An exhibition presenting the service of Jewish soldiers in the Austro-Hungarian army, during the First World War battle on Slovenian soil.
Important Exhibit taking place at Zion Church on June 5, 2018 – 2:00 pm to 8:00 pm
Special presentation at 7:00 pm by Ambassador Marjan Cencen.
The First World War involved 36 countries and the bloody battles at Isonzo between 1915 and 1917 were marked by the multinational and multi-faith character of the combatants. Among the soldiers of the Austro-Hungarian and Italian armies there were many who were Jewish. The Emperor Franz Joseph of Austria-Hungary regarded them as the most loyal of his troops and, due to the circumstances at that time, the Jews regarded the Emperor as the “Fortress of Tolerance.”
Until the beginning of the First World War only two Jews had reached the rank of General in the Austro-Hungarian army, but during the war another three soldiers were promoted to that rank. Among them was Major General Maximilian von MaendlBughardt at the Isonzo front.
According to historical estimates, around 300,000 Jewish soldiers fought in the Imperial army of Austro-Hungary in the years 1914-1918. More Jewish soldiers, about half a million, were conscripted into the Imperial Russian Army.
Due to heavy losses among officers in the first year of the war, there was a significant increase in the number of Jewish officers, because they had been enlisted in the reserves. The reserves had an above-average Jewish presence, primarily as a reflection of their higher levels of education, as intellectuals could serve in the Austro-Hungarian army as reserve officers.

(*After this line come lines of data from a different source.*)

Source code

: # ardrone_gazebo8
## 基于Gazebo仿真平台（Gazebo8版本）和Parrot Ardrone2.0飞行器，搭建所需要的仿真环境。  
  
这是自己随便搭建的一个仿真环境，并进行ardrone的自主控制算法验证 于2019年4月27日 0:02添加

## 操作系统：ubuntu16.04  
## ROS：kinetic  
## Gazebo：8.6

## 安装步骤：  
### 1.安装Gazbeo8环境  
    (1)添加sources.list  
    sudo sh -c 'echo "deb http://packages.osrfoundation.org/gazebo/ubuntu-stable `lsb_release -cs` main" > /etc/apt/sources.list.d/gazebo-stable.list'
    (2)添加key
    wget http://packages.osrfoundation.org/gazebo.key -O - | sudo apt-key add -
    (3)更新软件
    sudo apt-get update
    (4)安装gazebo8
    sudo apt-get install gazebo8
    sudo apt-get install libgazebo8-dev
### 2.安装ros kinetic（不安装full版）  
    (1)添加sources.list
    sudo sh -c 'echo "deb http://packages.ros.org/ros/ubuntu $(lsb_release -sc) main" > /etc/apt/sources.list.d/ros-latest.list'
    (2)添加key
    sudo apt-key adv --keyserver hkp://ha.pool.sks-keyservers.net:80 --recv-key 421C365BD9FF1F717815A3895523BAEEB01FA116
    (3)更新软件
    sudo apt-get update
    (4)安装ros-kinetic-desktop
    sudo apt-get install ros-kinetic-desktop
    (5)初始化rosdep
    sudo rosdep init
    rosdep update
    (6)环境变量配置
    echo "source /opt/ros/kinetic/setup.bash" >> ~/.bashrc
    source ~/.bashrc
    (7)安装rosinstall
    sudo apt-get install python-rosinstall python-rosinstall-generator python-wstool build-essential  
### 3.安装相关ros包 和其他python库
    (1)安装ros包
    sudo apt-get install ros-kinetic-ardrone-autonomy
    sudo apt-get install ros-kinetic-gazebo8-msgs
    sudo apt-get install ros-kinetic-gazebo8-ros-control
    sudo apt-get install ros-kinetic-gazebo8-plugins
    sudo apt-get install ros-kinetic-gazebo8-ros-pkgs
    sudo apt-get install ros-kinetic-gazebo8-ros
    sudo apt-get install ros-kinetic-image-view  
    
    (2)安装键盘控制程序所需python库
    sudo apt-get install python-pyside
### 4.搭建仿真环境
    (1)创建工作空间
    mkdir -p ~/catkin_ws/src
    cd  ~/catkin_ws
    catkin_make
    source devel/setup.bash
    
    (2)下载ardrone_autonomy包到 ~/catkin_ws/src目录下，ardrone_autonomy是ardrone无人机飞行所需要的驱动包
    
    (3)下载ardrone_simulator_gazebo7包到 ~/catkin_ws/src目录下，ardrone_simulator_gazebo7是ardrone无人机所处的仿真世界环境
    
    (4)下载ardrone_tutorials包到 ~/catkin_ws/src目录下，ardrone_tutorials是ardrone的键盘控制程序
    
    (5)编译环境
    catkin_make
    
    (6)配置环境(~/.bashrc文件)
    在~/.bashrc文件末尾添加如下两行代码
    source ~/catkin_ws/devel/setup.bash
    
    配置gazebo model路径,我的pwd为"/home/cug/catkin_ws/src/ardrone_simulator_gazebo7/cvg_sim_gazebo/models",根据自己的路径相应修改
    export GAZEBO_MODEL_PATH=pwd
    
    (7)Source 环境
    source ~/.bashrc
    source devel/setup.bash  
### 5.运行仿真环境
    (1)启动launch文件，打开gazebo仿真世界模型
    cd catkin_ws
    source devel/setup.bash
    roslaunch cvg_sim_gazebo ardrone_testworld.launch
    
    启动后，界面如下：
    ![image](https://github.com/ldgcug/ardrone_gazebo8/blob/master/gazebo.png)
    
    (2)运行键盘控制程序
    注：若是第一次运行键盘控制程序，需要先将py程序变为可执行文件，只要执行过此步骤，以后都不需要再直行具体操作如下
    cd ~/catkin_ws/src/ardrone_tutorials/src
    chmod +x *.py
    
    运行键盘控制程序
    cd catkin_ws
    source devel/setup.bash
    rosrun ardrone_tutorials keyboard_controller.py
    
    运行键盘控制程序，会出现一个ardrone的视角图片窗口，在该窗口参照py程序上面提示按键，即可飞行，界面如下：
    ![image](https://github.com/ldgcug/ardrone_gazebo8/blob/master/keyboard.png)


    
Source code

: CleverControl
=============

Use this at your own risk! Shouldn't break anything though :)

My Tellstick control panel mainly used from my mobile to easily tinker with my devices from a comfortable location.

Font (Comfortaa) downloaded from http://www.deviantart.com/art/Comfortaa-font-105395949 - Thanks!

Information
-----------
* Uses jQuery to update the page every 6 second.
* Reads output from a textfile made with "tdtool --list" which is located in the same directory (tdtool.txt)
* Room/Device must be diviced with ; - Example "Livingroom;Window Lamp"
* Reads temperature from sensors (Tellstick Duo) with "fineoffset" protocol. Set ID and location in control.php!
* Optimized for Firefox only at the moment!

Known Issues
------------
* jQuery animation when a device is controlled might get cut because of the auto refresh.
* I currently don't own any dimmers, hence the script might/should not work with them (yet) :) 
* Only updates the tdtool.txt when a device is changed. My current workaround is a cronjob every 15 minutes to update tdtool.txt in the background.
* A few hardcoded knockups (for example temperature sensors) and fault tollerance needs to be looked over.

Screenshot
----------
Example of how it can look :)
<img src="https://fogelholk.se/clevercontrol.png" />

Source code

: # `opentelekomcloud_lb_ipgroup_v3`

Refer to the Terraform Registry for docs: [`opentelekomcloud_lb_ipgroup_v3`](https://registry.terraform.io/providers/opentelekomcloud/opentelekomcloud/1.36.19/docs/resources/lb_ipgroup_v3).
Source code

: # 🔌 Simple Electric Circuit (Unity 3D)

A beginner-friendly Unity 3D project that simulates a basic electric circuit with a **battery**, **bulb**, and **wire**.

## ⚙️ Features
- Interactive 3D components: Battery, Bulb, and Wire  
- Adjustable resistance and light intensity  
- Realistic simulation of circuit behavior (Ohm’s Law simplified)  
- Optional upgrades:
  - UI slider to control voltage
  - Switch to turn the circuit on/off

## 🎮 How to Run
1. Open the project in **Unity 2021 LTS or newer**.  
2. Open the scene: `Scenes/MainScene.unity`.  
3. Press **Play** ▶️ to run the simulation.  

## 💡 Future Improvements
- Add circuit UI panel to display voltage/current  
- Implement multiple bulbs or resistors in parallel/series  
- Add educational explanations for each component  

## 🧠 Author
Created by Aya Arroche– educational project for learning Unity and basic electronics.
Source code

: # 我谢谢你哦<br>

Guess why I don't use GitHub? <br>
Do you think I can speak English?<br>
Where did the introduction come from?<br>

According to military statistics it is estimated that around 40,000 Jewish soldiers fell during the First World War, of which about a thousand were officers. This exhibition is an attempt to present the service of Jewish soldiers in the Austro-Hungarian army, during the First World War battle on Slovenian soil.
The exhibit will include photographs and historical information concerning this famous battle and the many sacrifices made in the name of freedom. As an added bonus with this exhibition, the Ambassador to Canada from the Republic of Slovenia – Marjan Cencen, will be in attendance at 7:00pm at Zion Church and will present a brief presentation on the historical significance of this battle and the participation of Jewish soldiers at the time.
This is a unique opportunity to learn about some amazing history and meet the Slovenian Ambassador to Canada. Zion Church is honoured to be hosting this event.